ABOUT THIS TASK: From the passage on the counseling practice's responsibilities, extract the wording between "Our Responsibilities" and "is in effect.", inclusive.

PASSAGE FOR REVIEW:
((

Our Responsibilities

Addiction Recovery Counseling, LLC is required to:

  1. Maintain the privacy of your protected health information.
  2. Provide you with this notice of our legal duties and privacy practices with respect to your protected health information.
  3. Abide by the terms of this notice while it is in effect.

))

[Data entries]
((

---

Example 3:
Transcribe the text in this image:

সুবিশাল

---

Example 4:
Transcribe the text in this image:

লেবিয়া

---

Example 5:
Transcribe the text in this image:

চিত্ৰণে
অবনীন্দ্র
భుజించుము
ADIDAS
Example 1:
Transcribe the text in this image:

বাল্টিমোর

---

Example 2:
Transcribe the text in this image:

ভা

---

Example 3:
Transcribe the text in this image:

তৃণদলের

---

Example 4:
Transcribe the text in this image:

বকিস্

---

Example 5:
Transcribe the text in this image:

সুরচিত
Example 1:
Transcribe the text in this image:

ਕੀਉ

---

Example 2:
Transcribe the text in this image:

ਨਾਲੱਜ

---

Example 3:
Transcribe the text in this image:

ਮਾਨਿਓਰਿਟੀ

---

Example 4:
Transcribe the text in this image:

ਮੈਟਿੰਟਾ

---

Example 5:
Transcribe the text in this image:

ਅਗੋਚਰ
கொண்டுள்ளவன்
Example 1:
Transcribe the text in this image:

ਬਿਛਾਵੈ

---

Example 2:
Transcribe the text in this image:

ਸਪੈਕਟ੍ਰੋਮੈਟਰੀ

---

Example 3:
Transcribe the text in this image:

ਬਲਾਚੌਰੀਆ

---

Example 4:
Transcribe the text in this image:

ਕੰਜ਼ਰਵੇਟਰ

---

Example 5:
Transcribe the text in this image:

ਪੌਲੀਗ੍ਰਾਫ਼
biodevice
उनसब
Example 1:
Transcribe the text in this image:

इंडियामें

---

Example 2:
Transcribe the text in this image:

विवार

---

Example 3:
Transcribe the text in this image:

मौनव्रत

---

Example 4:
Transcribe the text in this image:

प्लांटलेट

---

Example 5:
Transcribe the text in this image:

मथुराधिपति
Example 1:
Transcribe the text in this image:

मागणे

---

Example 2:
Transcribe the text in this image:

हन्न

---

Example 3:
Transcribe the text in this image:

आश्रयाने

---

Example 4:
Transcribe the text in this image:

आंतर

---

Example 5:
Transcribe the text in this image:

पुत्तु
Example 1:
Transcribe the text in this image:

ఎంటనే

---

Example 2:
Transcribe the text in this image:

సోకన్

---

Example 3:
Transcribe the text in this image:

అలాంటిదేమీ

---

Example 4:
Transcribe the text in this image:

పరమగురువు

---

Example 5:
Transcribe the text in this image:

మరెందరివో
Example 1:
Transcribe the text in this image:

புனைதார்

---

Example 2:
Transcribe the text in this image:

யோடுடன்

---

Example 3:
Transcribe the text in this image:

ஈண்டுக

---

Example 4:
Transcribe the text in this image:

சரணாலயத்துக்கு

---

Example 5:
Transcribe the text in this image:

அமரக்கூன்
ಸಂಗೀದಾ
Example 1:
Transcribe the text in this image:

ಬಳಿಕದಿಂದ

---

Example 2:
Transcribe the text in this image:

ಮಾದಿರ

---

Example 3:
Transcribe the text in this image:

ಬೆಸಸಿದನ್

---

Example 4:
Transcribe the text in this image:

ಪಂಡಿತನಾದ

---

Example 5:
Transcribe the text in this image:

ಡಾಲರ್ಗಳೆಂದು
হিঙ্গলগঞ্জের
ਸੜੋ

))

SOLUTION:
Our Responsibilities

Addiction Recovery Counseling, LLC is required to:

  1. Maintain the privacy of your protected health information.
  2. Provide you with this notice of our legal duties and privacy practices with respect to your protected health information.
  3. Abide by the terms of this notice while it is in effect.